TASK INSTRUCTIONS:
A. Condense the paragraph of the patch review beginning "This patch is meant to be mostly a literal translation" into a single shorter sentence that keeps its main facts.
B. From the listing, extract everything from the line containing "collection date: 1874-04" down to the line containing "state / province: Debub", both of those lines included.

PAGE:
........
Hi,

Stefan Beller wrote:

> [PATCH] repack: rewrite the shell script in C.

Thanks for your work so far.  This review will have mostly cosmetic
notes.  Hopefully others can try it out to see if the actual behavior
is good.

As a first nit: in git, as usual in emails, the style in subject lines
is not to end with a period.  The above subject line is otherwise good
(a nice summary that quickly explains the effect, which is handy in
e.g. abbreviated changelogs from release announcements).

> This is the beginning of the rewrite of the repacking.

This is a place to explain

 - the motivation / intended positive effect of the patch
 - any noticeable behavior changes
 - complications and other hints for people looking back and trying
   to understand this code

Based on the discussion before, I think the motivation is to get
closer to a goal of being able to have a core subset of git
functionality built in to git.  That would mean

 * people on Windows could get a copy of at least the core parts
   of Git without having to install a Unix-style shell

 * people deploying to servers don't have to rewrite the #! line
   or worry about the PATH and quality of installed POSIX
   utilities, if they are only using the built-in part written
   in C 

This patch is meant to be mostly a literal translation of the
git-repack script; the intent is that later patches would start using
more library facilities, but this patch is meant to be as close to a
no-op as possible so it doesn't do that kind of thing.

> All tests are constantly positive now.

This kind of changes-since-the-previous-iteration information that
doesn't need to be recorded in the commit log for posterity goes
after the "---" marker.

> 
> Signed-off-by: Stefan Beller <stefanbel...@googlemail.com>
> ---
>  Makefile                                        |   2 +-
[...]
> --- /dev/null
> +++ b/builtin/repack.c
> @@ -0,0 +1,361 @@
[...]
> +static int delta_base_offset = 0;

The "= 0" is automatic for statics without an initializer.  The
prevailing style in git is to leave it out.

Behavior change: in the script, wasn't the default "true"?

[...]
> +static void remove_temporary_files() {

Style: argument list should have "void".  (In C89 and C99, an empty
argument list means "having unspecified arguments" instead of "having
no arguments" as in C++.)
........
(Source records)
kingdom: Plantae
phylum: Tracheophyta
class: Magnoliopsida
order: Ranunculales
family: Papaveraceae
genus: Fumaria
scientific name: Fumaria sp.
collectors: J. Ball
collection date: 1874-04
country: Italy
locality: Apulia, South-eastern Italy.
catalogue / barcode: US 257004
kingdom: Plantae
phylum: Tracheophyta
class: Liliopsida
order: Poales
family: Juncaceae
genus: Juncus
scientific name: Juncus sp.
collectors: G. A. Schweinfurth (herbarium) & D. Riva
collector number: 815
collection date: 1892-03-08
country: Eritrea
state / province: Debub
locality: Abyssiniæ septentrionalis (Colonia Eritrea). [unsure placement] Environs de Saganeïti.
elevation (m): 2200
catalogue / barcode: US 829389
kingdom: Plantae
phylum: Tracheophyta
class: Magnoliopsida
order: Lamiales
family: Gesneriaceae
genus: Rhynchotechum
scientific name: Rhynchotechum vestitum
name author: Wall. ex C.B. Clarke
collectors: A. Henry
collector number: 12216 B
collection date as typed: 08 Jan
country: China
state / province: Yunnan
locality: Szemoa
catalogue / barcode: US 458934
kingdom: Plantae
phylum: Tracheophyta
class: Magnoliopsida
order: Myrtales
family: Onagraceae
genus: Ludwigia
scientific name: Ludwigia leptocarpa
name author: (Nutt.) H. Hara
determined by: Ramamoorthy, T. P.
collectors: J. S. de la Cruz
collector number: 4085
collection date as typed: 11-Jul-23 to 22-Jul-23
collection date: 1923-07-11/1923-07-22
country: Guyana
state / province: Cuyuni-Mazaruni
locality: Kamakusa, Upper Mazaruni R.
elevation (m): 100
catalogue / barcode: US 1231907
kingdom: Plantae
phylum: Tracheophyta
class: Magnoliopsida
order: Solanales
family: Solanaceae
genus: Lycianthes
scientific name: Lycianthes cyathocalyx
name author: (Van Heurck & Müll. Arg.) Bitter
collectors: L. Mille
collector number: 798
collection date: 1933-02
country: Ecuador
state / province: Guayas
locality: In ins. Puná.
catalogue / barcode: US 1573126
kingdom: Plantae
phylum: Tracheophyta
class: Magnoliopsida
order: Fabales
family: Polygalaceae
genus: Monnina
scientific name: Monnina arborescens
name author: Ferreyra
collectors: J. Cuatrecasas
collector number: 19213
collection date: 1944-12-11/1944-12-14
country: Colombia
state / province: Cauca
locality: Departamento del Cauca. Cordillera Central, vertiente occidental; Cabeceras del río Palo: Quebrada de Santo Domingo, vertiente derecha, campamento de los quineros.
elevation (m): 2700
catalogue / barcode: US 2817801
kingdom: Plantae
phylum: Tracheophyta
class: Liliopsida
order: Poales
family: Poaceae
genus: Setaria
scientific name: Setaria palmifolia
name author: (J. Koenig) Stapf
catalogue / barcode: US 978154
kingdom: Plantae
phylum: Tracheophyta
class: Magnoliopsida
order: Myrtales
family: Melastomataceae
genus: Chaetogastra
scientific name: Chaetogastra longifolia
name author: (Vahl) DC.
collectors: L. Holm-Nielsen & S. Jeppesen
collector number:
........
EXPECTED ANSWERS:
A. The patch is meant as a near-literal, as-close-to-no-op-as-possible translation of the git-repack script, leaving the use of more library facilities to later patches.

B.
collection date: 1874-04
country: Italy
locality: Apulia, South-eastern Italy.
catalogue / barcode: US 257004
kingdom: Plantae
phylum: Tracheophyta
class: Liliopsida
order: Poales
family: Juncaceae
genus: Juncus
scientific name: Juncus sp.
collectors: G. A. Schweinfurth (herbarium) & D. Riva
collector number: 815
collection date: 1892-03-08
country: Eritrea
state / province: Debub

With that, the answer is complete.